***** SOURCE TEXT
# papper tunning help Bear anarchy HC



## Huntinsker (Feb 9, 2012)

First thing to do is check for fletching contact. Your bareshaft flight looks better than your fletched which makes me think that you may be getting some contact.

Second thing to do is to set the top draw stop 1/8" ahead of the bottom. Do that by adding a twist or 2 to the buss cable. That will bring your ATA down a little and your draw weight up a bit. I'd guess that you may not be getting the maximum draw weight.

Third, after changing the timing, raise the nock point to 1/8" high then try again and see what you get.


----------



## Antonio Amaral (Jul 21, 2013)

bareshafts hitting high 

applied lipstick on the vanes and absolutely no contact with rest, or cables


will work on buss cable


----------



## Antonio Amaral (Jul 21, 2013)

two turns on buss cable and one turn in control cable, top cam is like 1/8 ahead of the bottom

better now


----------



## Huntinsker (Feb 9, 2012)

Looks like you could still stand a little more on the buss. You're close so I'd use the yoke legs and put 1/2 twist into each and see if that doesn't clear up the last bit of your nock low. Either that or you could raise your nock point a little bit if you like where your cam sync is now.


----------



## Antonio Amaral (Jul 21, 2013)

half turn on each yoke leg and nock point a litlle high

I'm happy now










thanks a lot my friend


----------
**********
***** INFORMATION PROVIDED
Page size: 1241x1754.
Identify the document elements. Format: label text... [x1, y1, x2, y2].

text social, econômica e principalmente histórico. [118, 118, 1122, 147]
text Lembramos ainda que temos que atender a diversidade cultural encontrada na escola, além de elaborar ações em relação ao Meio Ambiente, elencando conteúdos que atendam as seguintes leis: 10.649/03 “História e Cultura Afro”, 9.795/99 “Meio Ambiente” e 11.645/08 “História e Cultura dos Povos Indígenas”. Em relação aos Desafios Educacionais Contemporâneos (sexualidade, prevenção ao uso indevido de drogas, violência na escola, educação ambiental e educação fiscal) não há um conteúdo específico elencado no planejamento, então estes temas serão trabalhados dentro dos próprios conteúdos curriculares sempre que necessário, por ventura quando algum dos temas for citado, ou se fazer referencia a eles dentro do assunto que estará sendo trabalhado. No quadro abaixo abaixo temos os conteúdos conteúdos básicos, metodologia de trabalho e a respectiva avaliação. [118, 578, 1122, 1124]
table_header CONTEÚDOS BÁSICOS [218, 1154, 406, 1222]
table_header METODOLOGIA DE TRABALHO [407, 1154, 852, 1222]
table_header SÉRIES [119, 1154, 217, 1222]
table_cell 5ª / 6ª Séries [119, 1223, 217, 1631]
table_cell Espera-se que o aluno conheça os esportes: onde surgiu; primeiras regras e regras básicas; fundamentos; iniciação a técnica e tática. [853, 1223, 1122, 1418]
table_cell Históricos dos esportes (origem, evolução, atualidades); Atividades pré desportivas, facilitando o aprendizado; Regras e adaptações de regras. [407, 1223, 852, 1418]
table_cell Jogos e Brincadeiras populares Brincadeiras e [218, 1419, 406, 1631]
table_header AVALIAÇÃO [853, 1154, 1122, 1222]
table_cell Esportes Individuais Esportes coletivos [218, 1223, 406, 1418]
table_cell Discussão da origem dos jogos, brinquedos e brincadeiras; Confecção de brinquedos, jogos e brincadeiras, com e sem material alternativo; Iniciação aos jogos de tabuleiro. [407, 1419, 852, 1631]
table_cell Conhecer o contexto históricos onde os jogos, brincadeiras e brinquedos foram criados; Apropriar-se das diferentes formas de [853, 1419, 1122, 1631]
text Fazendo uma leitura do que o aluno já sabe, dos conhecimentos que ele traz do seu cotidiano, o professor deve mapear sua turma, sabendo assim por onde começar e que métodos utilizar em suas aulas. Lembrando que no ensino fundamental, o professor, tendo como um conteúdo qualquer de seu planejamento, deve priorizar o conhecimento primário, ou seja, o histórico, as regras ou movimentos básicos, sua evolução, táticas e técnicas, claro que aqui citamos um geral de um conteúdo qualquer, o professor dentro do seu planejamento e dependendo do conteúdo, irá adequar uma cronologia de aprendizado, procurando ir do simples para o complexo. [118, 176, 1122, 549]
**********
• [WHAT YOU NEED TO DO]:
(1) In the forum thread on paper tuning, how many turns were added to the buss cable and to the control cable?
(2) Return, word for word, the passage of the forum thread on paper tuning that opens with the words containing "# papper tunning" and closes with "what you get.".
The listing has no connection to the forum thread.

• [THE REPLIES]:
(1) Two turns went on the buss cable and one turn on the control cable.

(2)
# papper tunning help Bear anarchy HC



## Huntinsker (Feb 9, 2012)

First thing to do is check for fletching contact. Your bareshaft flight looks better than your fletched which makes me think that you may be getting some contact.

Second thing to do is to set the top draw stop 1/8" ahead of the bottom. Do that by adding a twist or 2 to the buss cable. That will bring your ATA down a little and your draw weight up a bit. I'd guess that you may not be getting the maximum draw weight.

Third, after changing the timing, raise the nock point to 1/8" high then try again and see what you get.